Paul Krugman is wrongly beating up on the EU for its current account surplus, showing that it is now larger than China's. The problem with the comparison is that China is an extremely fast growing developing country. This is the sort of place that in the good old days we expected to run trade deficits.
The EU on the other hand is a bloc of slow growing rich countries. We would expect them to be running trade surpluses. This does not negate the fact that the EU could and should be doing much more to stimulate its economy with larger budget deficits and more aggressive monetary policy, but that fact that it has a larger trade surplus with the rest of the world than China really doesn't tell us much of anything.
Addendum:Baker says normally China would be running trade deficits since it should have a high return on capital. Slow growing rich economies like those of the U.S. and the E.U. would have trade surpluses because of a low return on capital. "To my mind this is an indictment of the international financial system which has not generally accommodated this flow of capital from rich countries to poor countries. This is quite evident in the most recent reversal, which followed the botched bailout by the IMF-U.S. Treasury form the East Asian financial crisis in 1997."
I'm not gratuitously beating up on Krugman here, there is a real point. If a country is growing rapidly, like China, we would expect it would have a high return on capital. On the other hand, the return on capital is likely to be lower in low in the slow growing rich countries. This means that we should see a flow of capital from rich countries to developing countries. That would imply a trade surplus for the rich countries and a trade deficit for developing countries.
Another way to think about this is that the developing countries need to both build up their capital stocks at the same time that they continue to feed and house their people. By running trade deficits with rich countries, they can get the extra goods and services that allows them to do both simultaneously.

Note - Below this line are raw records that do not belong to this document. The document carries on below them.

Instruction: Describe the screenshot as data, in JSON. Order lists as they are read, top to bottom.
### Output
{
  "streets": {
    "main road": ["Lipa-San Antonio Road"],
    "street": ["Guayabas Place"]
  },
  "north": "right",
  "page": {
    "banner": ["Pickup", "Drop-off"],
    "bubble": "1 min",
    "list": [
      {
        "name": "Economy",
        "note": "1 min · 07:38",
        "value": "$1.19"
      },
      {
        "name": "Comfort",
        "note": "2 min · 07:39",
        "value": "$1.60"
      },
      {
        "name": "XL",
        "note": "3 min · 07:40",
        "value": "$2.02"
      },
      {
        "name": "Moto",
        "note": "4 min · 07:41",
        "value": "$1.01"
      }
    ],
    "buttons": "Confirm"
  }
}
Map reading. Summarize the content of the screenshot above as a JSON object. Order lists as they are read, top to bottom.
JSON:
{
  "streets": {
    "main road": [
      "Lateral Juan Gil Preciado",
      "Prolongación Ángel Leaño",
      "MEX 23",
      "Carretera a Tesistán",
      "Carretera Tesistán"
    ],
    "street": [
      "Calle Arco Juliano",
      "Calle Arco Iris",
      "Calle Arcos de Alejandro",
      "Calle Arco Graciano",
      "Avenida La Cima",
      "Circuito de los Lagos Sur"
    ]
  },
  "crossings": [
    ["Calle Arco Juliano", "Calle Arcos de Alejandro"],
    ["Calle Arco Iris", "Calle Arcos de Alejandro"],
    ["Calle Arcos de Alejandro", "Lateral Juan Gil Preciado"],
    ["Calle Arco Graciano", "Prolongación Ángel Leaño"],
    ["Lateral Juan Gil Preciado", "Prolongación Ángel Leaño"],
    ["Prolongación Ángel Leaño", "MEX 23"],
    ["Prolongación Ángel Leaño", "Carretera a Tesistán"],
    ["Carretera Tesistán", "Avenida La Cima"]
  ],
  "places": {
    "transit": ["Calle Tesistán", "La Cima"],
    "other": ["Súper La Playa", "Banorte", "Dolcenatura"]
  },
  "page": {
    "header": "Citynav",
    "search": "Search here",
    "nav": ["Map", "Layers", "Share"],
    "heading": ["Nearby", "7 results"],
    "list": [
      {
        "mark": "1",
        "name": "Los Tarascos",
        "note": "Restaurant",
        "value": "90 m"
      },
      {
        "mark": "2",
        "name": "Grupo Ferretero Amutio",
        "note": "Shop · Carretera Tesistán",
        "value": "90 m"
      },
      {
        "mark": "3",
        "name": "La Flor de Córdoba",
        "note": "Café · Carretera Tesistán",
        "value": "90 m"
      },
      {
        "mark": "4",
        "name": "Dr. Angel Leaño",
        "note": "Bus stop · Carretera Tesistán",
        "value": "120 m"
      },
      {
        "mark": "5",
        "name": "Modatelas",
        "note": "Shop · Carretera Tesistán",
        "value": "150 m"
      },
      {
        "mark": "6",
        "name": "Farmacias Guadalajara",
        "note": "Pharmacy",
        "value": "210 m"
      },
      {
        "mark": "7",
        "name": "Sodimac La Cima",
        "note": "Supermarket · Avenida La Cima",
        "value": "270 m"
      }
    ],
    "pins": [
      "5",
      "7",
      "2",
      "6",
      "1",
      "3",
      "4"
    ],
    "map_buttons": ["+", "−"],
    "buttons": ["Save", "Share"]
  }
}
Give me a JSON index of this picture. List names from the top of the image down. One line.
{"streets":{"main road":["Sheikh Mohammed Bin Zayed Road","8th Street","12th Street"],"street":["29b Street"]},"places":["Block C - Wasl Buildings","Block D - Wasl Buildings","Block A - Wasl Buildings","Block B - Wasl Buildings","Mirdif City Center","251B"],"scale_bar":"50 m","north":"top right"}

In reality, the capital flows from rich to poor countries have been at best uneven. This is a case where the real world has stubbornly resisted the textbook story. To my mind this is an indictment of the international financial system which has not generally accommodated this flow of capital from rich countries to poor countries. This is quite evident in the most recent reversal, which followed the botched bailout by the IMF-U.S. Treasury form the East Asian financial crisis in 1997.
But if we could somehow get things right and create a mechanism whereby excess capital in the EU and other rich countries helped finance investment in the developing world, that would be a good thing. This is why showing that the EU has a larger trade surplus than China does not necessarily mean that the EU is a bad actor in the world (although it is).